» **Goal 1**: In the records, change "satellite image" to "aerial image" in every line from the first line of the records through the line with "building: (2, 50)", and leave everything else in those lines untouched. Return only those lines.

» **Excerpted passage**:
* BEGIN *

Thanks for the explanation, but I still can't make sense of what the pdf is showing …..I'm sure that if we were face to face sketching on a whiteboard it'd be immediately apparent! /ubbthreads/images/graemlins/smile.gif

Meanwhile, I notice my diagrams weren't clear to you either:

[ QUOTE ]
I'm not quite sure what you're sketching. Your first couple of sketches make it seem like you're using a triangle with a 10 degree angle to calculate the windage. This isn't really physical. Think about what happens when we cant a firearm. You rotate about the centerline of the scope/sights. For a clockwise cant, this causes the the barrel to swing to the right -- higher azimuth angle and lower elevation angle.


[/ QUOTE ]

....that's exactly what the pics were trying to show!! /ubbthreads/images/graemlins/smile.gif….... LOS fixed with the applied elevation rotating about it by 10deg

...I'm not sure that it's important whether we regard the rifle as having rotated 'under' the LOS
....or the line of departure having rotated above the LOS

... the endstate is the same:

-LOS fixed on Tgt.
-Elevation (intended to be applied vertically) now being applied at 10 degrees from the vertical.

Hopefully these sketches are clearer:
Slide1a.jpg

Slide2a.jpg

Slide3a.jpg

Slide4a.jpg


Correcting my earlier QE=TE+AS confusion:

We now have the new QE (quadrant elevation) …..8.8mils
The TE (tangent elevation) calculated and applied is unchanged (because the target range and bullet drop are unchanged)
Therefore we have, in effect, reduced our AS (angle of sight) by 0.28mils
Therefore we will miss low by the distance subtended by 0.28mils at 914m

(as well as miss right by the distance subtended laterally by the new bearing!)


I think I'll 'draw stumps' there! ...keen to receive feedback, but I'm done sketching!…..if nothing else, I've improved my PowerPoint skills! /ubbthreads/images/graemlins/smile.gif

Thanks to all for a good brain workout!
 
[ QUOTE ]
Please DO NOT UNDERSTAND this as being stubborn! just that I still believe in the result obtained and the contrast with some field results and other software, like PCB and QuickTarget

[/ QUOTE ]

I certainly wasn't taking it as you being stubborn. I think this is a good discussion -- it's making me think, that's certain.

* END *

» **Goal 2**: Reproduce word for word the passage of the forum post on rifle cant that runs from "Correcting my earlier" to "good brain workout!".

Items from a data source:
* BEGIN *

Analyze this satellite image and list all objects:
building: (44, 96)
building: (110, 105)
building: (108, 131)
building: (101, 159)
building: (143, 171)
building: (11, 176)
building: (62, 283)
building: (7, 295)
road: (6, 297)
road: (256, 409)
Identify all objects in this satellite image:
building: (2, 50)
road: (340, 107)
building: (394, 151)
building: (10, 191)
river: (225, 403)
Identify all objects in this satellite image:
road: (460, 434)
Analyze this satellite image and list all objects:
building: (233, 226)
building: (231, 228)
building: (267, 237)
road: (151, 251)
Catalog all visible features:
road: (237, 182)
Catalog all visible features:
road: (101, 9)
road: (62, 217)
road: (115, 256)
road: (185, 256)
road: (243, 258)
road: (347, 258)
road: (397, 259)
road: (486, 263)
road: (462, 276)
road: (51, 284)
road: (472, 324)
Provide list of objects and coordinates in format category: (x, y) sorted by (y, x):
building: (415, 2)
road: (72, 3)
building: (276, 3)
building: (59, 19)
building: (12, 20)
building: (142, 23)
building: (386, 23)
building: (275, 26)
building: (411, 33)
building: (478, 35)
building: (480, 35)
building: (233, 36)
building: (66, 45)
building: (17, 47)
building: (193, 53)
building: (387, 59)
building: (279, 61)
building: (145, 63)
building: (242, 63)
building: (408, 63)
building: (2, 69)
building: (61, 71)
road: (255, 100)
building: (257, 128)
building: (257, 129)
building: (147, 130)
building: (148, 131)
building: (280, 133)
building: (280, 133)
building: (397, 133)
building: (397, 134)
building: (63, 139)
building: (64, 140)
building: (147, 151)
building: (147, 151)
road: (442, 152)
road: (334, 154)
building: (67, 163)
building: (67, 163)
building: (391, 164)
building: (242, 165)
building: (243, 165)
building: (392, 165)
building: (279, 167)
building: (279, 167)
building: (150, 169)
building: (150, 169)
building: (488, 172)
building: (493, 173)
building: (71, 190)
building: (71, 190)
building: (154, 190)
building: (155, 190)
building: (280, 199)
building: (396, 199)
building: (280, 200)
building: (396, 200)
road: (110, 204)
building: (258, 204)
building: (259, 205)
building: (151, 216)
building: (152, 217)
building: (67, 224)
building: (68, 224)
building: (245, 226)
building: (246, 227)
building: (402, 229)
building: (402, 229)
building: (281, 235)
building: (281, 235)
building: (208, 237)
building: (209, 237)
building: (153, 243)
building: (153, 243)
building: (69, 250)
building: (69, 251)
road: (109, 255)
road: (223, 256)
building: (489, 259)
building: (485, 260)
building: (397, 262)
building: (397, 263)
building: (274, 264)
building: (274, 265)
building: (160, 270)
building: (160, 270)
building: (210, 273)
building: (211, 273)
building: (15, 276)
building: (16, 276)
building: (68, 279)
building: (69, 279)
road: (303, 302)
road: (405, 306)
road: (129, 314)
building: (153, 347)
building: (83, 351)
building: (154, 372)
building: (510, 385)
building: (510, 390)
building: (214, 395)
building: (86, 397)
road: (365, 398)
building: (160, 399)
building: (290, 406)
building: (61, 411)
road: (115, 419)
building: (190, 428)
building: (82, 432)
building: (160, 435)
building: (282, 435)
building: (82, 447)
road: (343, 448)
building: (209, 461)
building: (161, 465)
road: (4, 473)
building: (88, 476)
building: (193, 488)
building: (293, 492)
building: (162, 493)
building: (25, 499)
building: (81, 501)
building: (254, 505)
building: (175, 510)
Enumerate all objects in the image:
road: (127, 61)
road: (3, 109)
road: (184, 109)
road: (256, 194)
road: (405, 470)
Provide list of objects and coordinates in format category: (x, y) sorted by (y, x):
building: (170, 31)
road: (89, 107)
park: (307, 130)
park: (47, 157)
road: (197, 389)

* END *

» **Written solution 1**:
Analyze this aerial image and list all objects:
building: (44, 96)
building: (110, 105)
building: (108, 131)
building: (101, 159)
building: (143, 171)
building: (11, 176)
building: (62, 283)
building: (7, 295)
road: (6, 297)
road: (256, 409)
Identify all objects in this aerial image:
building: (2, 50)

» **Written solution 2**:
Correcting my earlier QE=TE+AS confusion:

We now have the new QE (quadrant elevation) …..8.8mils
The TE (tangent elevation) calculated and applied is unchanged (because the target range and bullet drop are unchanged)
Therefore we have, in effect, reduced our AS (angle of sight) by 0.28mils
Therefore we will miss low by the distance subtended by 0.28mils at 914m

(as well as miss right by the distance subtended laterally by the new bearing!)


I think I'll 'draw stumps' there! ...keen to receive feedback, but I'm done sketching!…..if nothing else, I've improved my PowerPoint skills! /ubbthreads/images/graemlins/smile.gif

Thanks to all for a good brain workout!